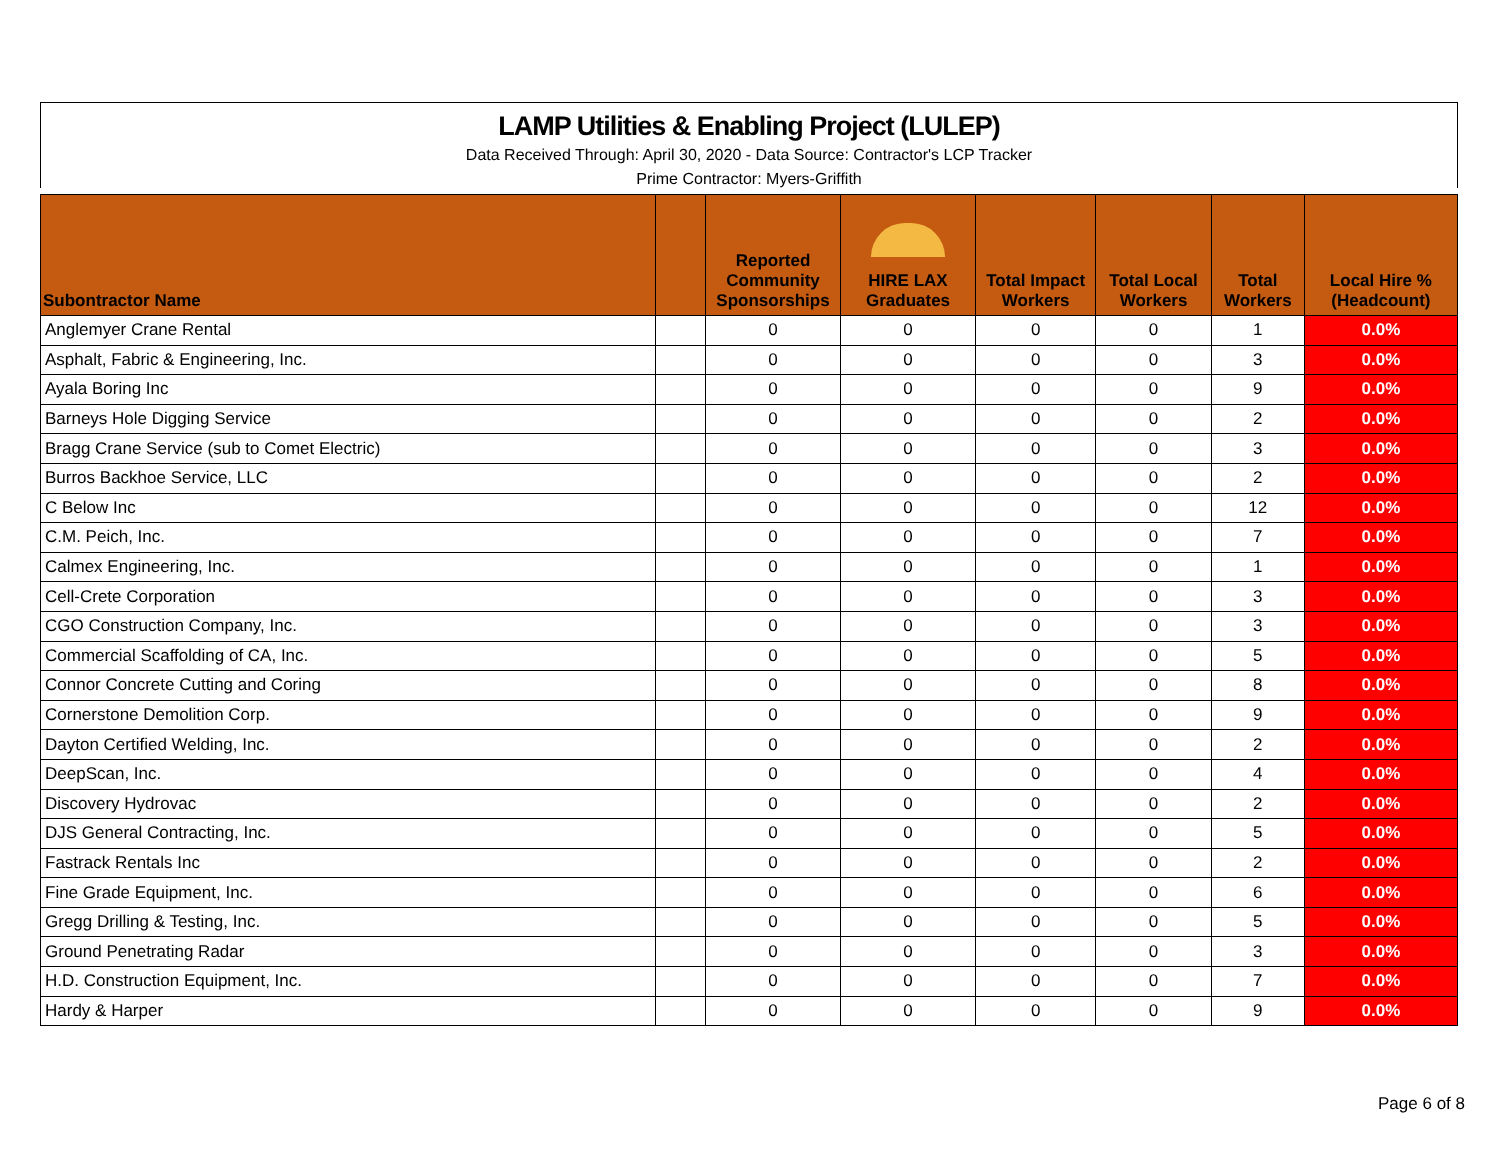LAMP Utilities & Enabling Project (LULEP)
Data Received Through: April 30, 2020 - Data Source: Contractor's LCP Tracker
Prime Contractor: Myers-Griffith
| Subontractor Name | | Reported Community Sponsorships | HIRE LAX Graduates | Total Impact Workers | Total Local Workers | Total Workers | Local Hire % (Headcount) |
| --- | --- | --- | --- | --- | --- | --- | --- |
| Anglemyer Crane Rental | | 0 | 0 | 0 | 0 | 1 | 0.0% |
| Asphalt, Fabric & Engineering, Inc. | | 0 | 0 | 0 | 0 | 3 | 0.0% |
| Ayala Boring Inc | | 0 | 0 | 0 | 0 | 9 | 0.0% |
| Barneys Hole Digging Service | | 0 | 0 | 0 | 0 | 2 | 0.0% |
| Bragg Crane Service (sub to Comet Electric) | | 0 | 0 | 0 | 0 | 3 | 0.0% |
| Burros Backhoe Service, LLC | | 0 | 0 | 0 | 0 | 2 | 0.0% |
| C Below Inc | | 0 | 0 | 0 | 0 | 12 | 0.0% |
| C.M. Peich, Inc. | | 0 | 0 | 0 | 0 | 7 | 0.0% |
| Calmex Engineering, Inc. | | 0 | 0 | 0 | 0 | 1 | 0.0% |
| Cell-Crete Corporation | | 0 | 0 | 0 | 0 | 3 | 0.0% |
| CGO Construction Company, Inc. | | 0 | 0 | 0 | 0 | 3 | 0.0% |
| Commercial Scaffolding of CA, Inc. | | 0 | 0 | 0 | 0 | 5 | 0.0% |
| Connor Concrete Cutting and Coring | | 0 | 0 | 0 | 0 | 8 | 0.0% |
| Cornerstone Demolition Corp. | | 0 | 0 | 0 | 0 | 9 | 0.0% |
| Dayton Certified Welding, Inc. | | 0 | 0 | 0 | 0 | 2 | 0.0% |
| DeepScan, Inc. | | 0 | 0 | 0 | 0 | 4 | 0.0% |
| Discovery Hydrovac | | 0 | 0 | 0 | 0 | 2 | 0.0% |
| DJS General Contracting, Inc. | | 0 | 0 | 0 | 0 | 5 | 0.0% |
| Fastrack Rentals Inc | | 0 | 0 | 0 | 0 | 2 | 0.0% |
| Fine Grade Equipment, Inc. | | 0 | 0 | 0 | 0 | 6 | 0.0% |
| Gregg Drilling & Testing, Inc. | | 0 | 0 | 0 | 0 | 5 | 0.0% |
| Ground Penetrating Radar | | 0 | 0 | 0 | 0 | 3 | 0.0% |
| H.D. Construction Equipment, Inc. | | 0 | 0 | 0 | 0 | 7 | 0.0% |
| Hardy & Harper | | 0 | 0 | 0 | 0 | 9 | 0.0% |
Page 6 of 8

**********

§ **Work item**
How many of the lines above include the word "Contractor"? Only the number should be given.

§ **Solution to the problem**
2